I think the way they added classes was actually ingenious. I actually don't use classes or even prototypical inheritance, I only use functions, functions and functions. But they didn't really change Javascript at all under the hood as far as "class" support is concerned apart from some minor things at the edges - it's the exact same prototypical inheritance pattern as before, only that you write it differently. And if you do choose to use classes it's more readable now than before (yet yields the same result). So they satisfy the very big developer market of the "class people", those who like the old Javascript ways, and also those who like a functional approach. I'm content sharing the language with people who program very differently from myself and ignoring those parts.
What is your programming background? I just wondering because I also do not use classes or even prototypical inheritance but just functions. But I did not come from a class-heavy background like Java. I'd like to see a poll of those who use classes vs not in JavaScript and whether they come from a class-heavy language background (like Java) or not. My assumption is that those who come from Java prefer to use classes in JS and others not so much.
But all libraries had their own implementation of createClass, the idea was to pave a cow path that was already there, not to invent some completely new pattern.
While I don't necessarily disagree, I might argue that the power of JS comes in its flexibility. JS is as near to a 'universal' language as there is, and people are coming from a variety of different backgrounds to use it. It's convenient that it supports so many flavors of programming.
Your classes example is actually hilarious, because previously every JavaScript library that wanted classes invented their own incompatible syntax for it. Now there is one "blessed" way of doing classes.

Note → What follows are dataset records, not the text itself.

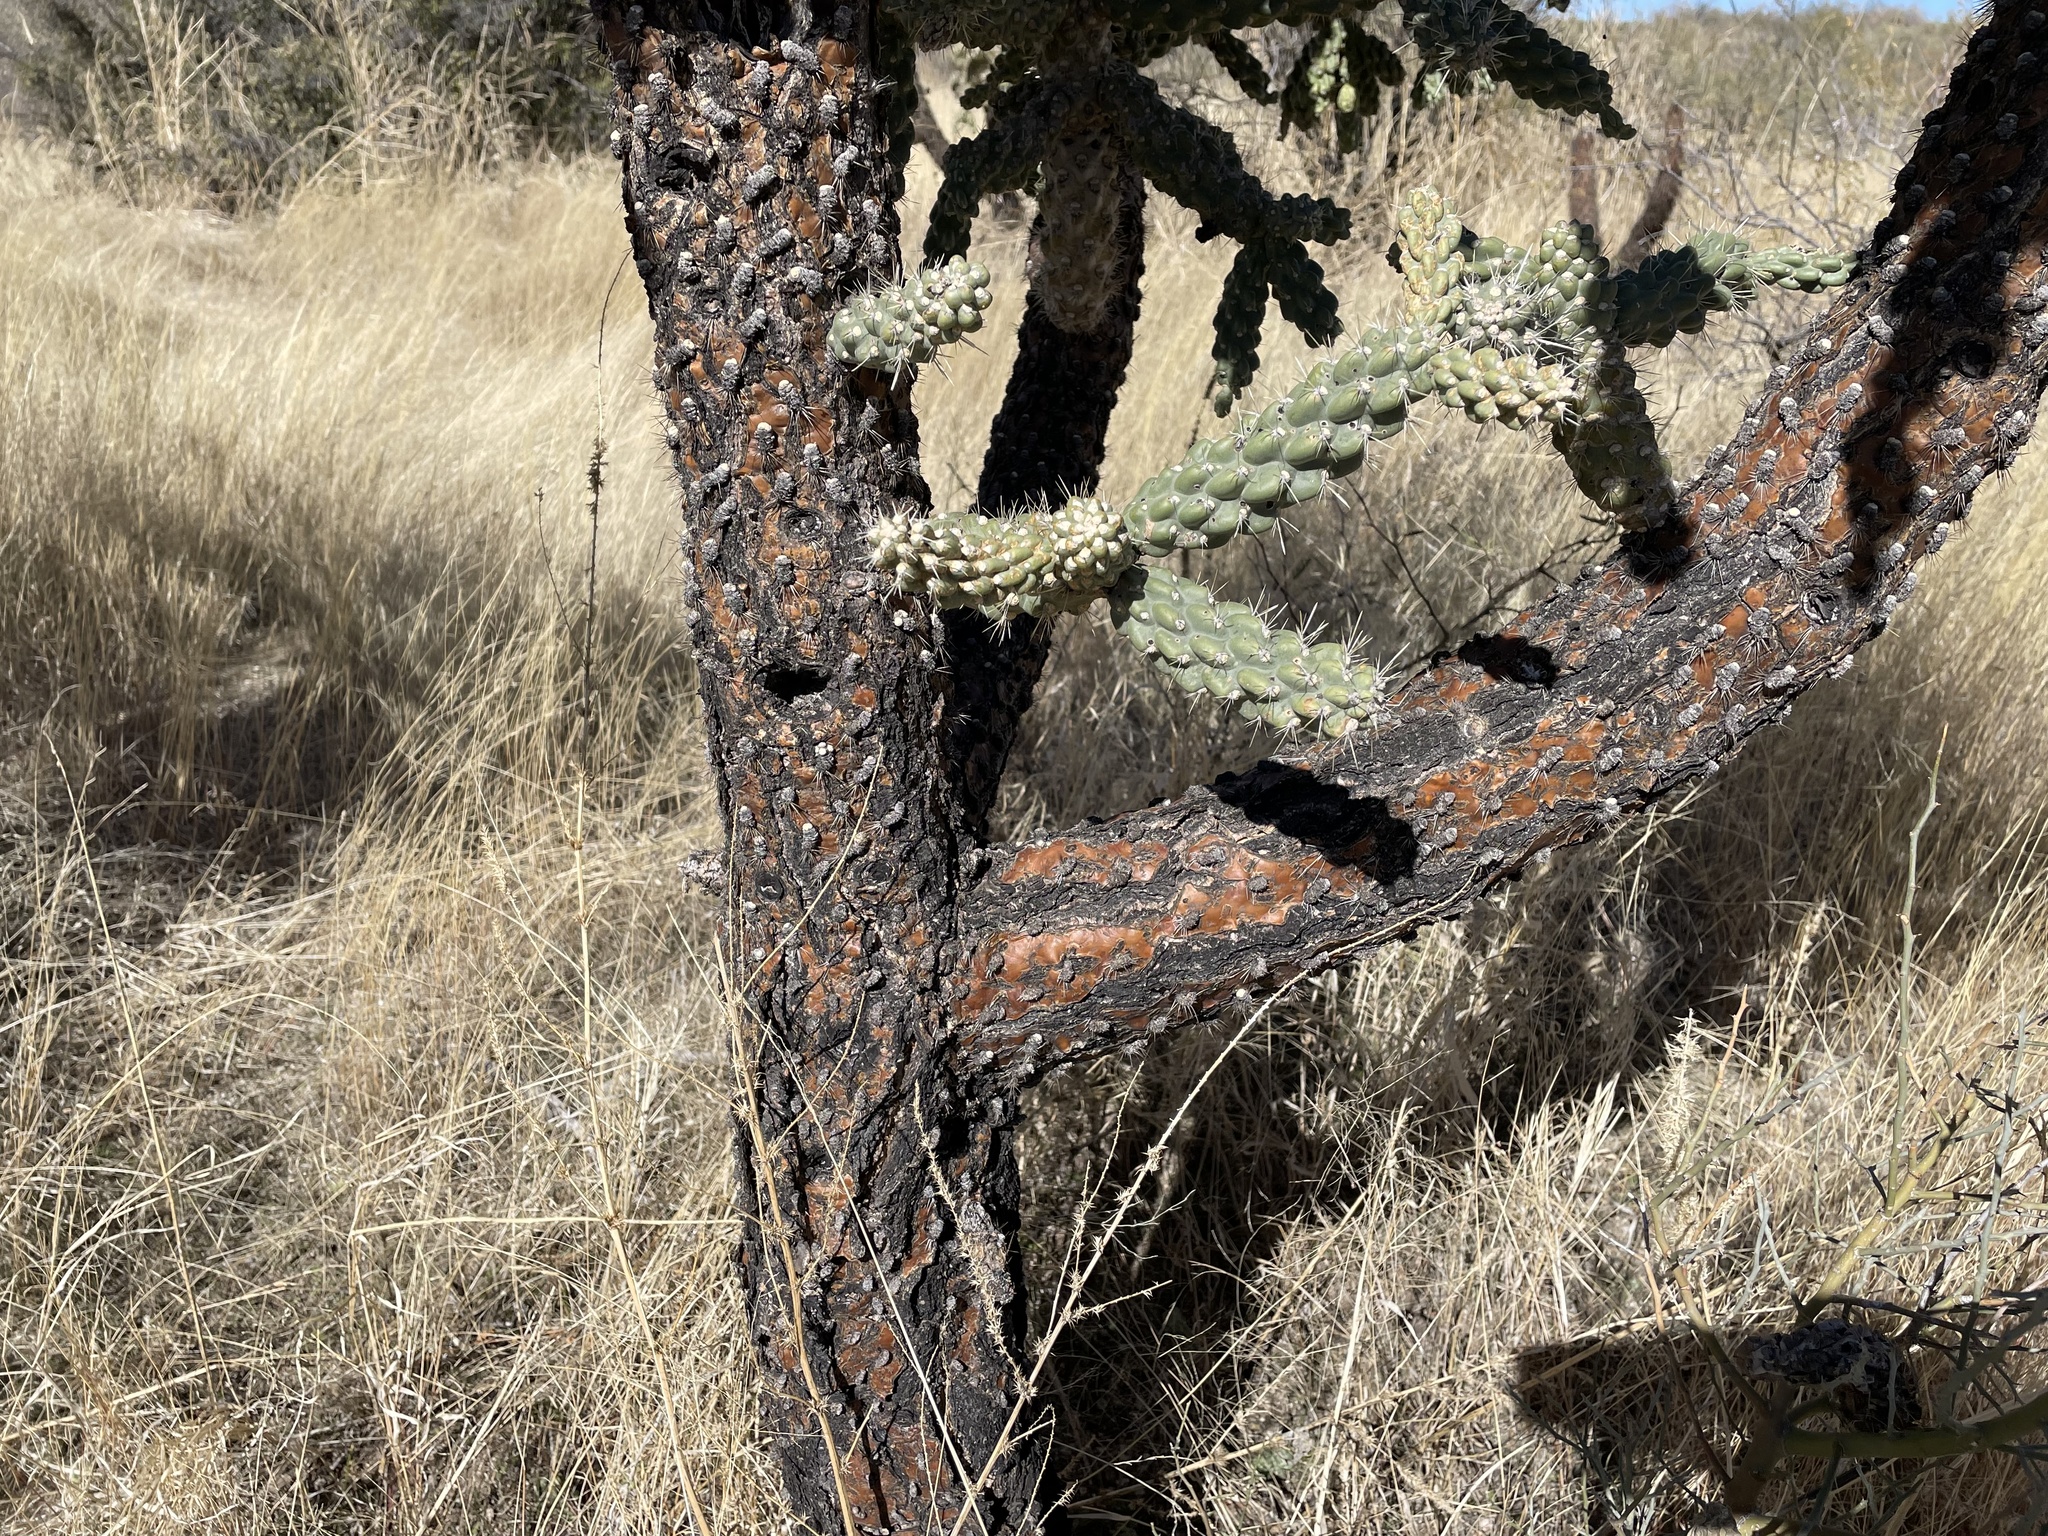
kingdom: Plantae
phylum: Tracheophyta
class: Magnoliopsida
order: Caryophyllales
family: Cactaceae
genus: Cylindropuntia
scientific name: Cylindropuntia fulgida
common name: Jumping cholla
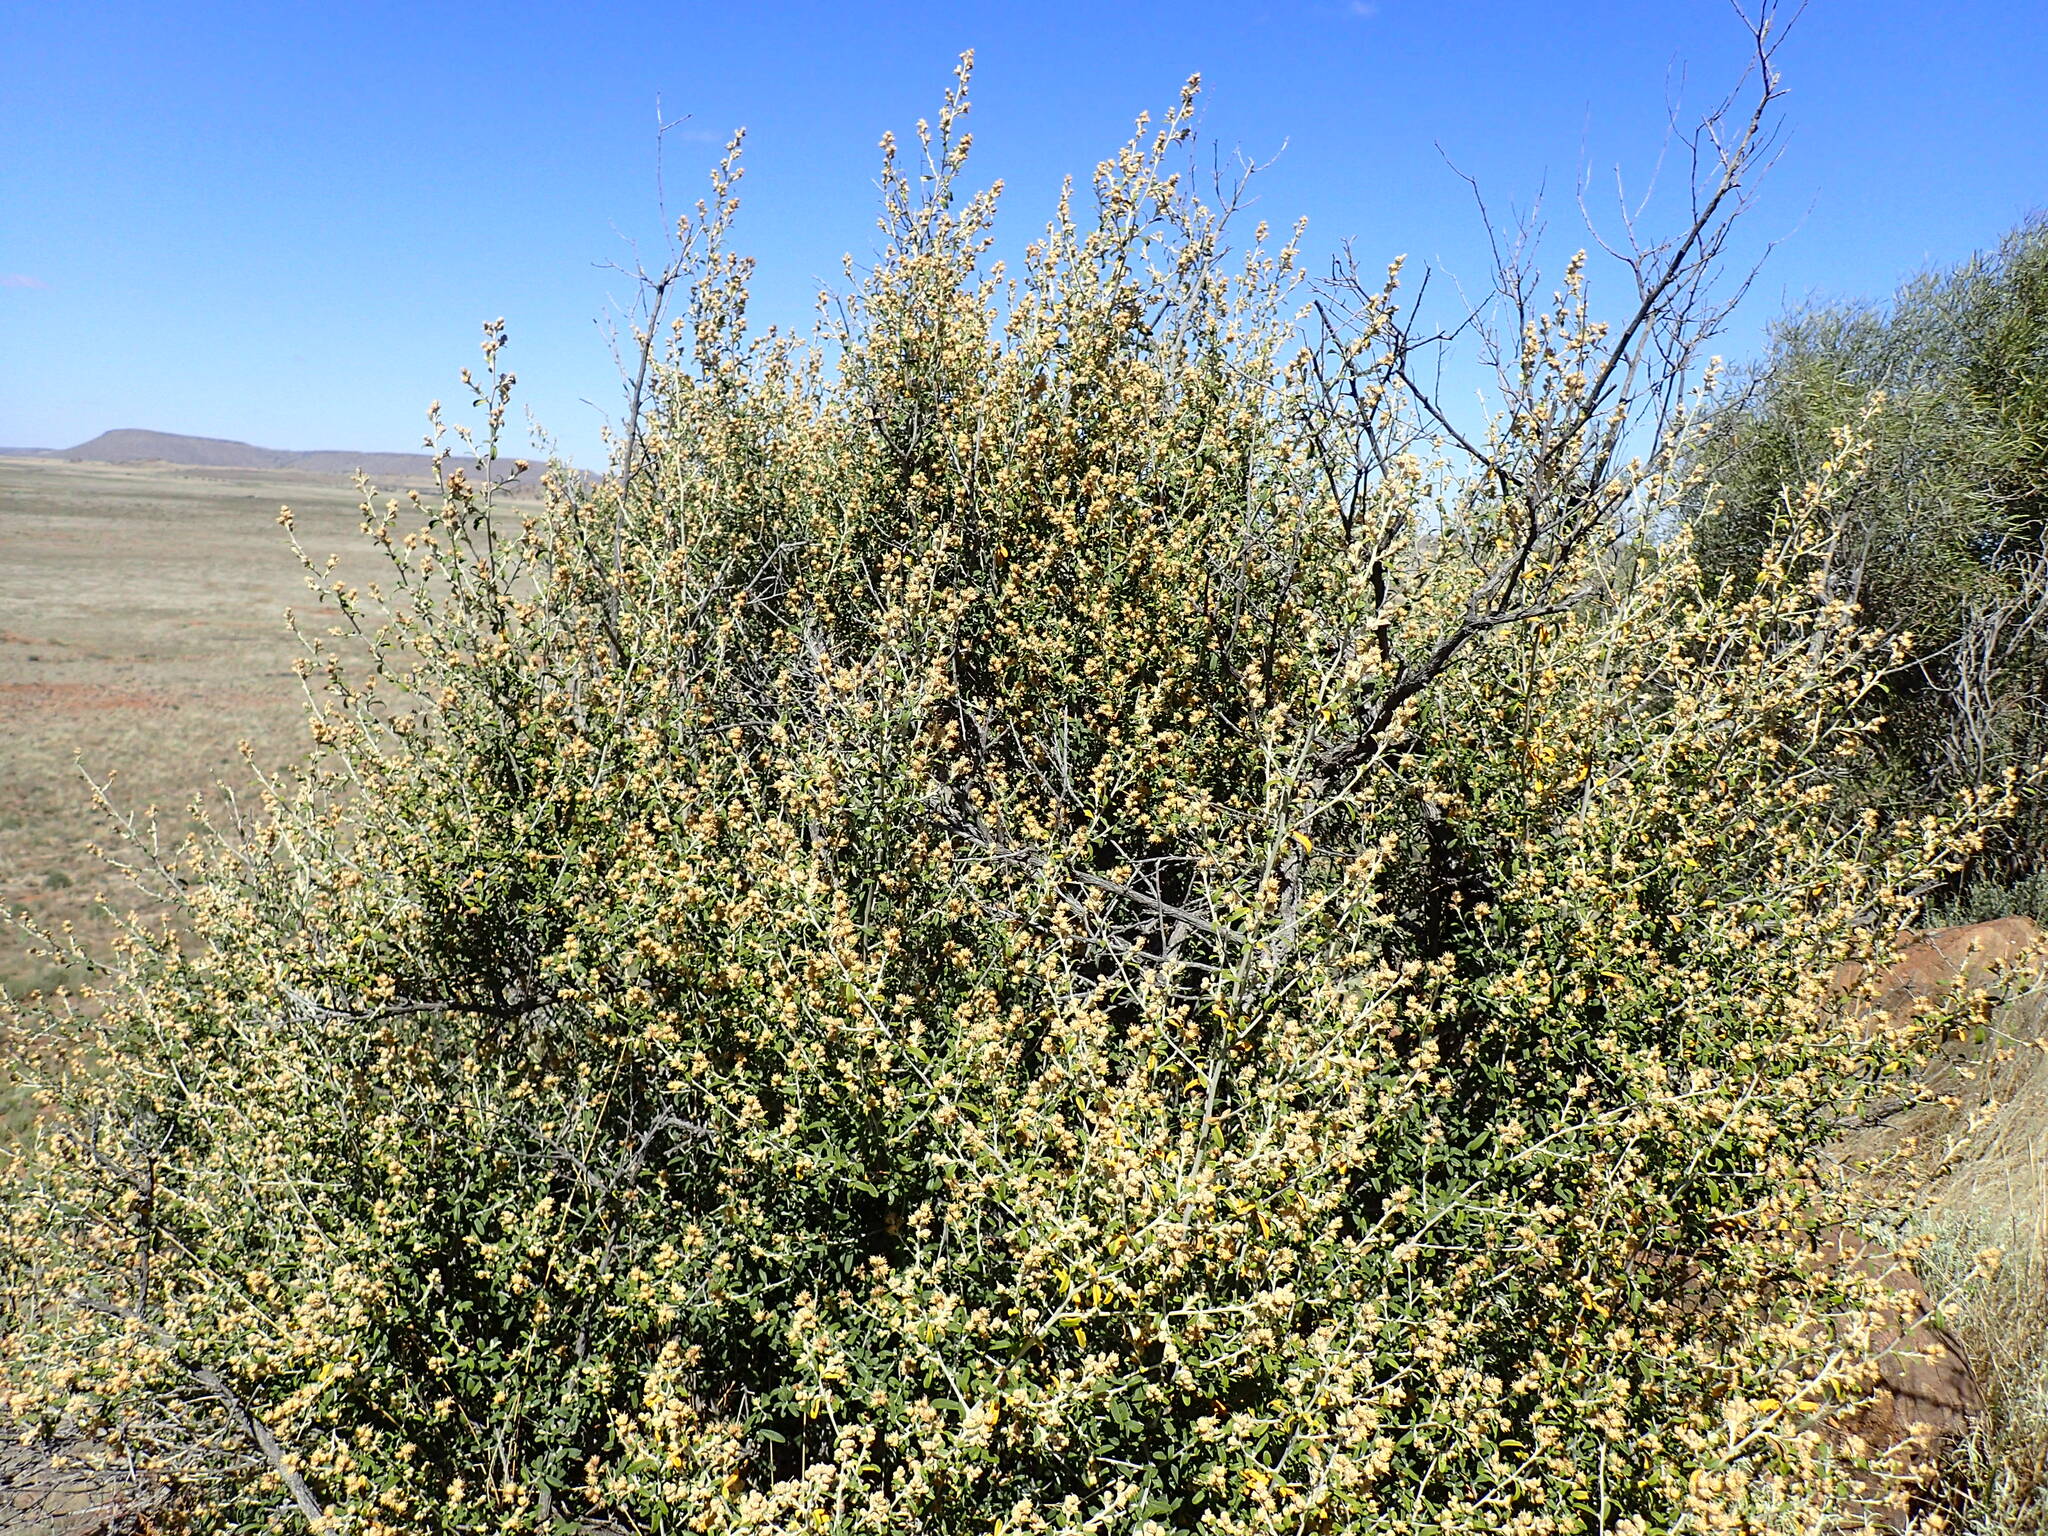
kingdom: Plantae
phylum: Tracheophyta
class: Magnoliopsida
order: Asterales
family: Asteraceae
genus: Tarchonanthus
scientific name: Tarchonanthus minor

In general this seems to be the approach of ES these days. They take ideas that have been proven or at least prototyped in userland JS or compile-to-JS languages like CoffeeScript and now Babel, and clean them up.

If they didn't push the language forward the community would continue to fragment as other compile-to-JS languages filled that demand.

I often worry that with every new standard the platform becomes more opaque for newcomers. You know, average people who want a shot at making their own webpage and learn to program for something with an immediate use case.

It's not like you have choices of language on the web, the JS jungle is intimidating enough for newbies as it is. I know many will tout compile-to-js as the solution, but that's an even higher barrier to entry and you get too-much-choice syndrome.

Not that I haven't been glad with the ES6 additions myself ...

AFAIK JS is almost completely backwards-compatible. Just ignore all the new stuff you don't really need and focus on the basics.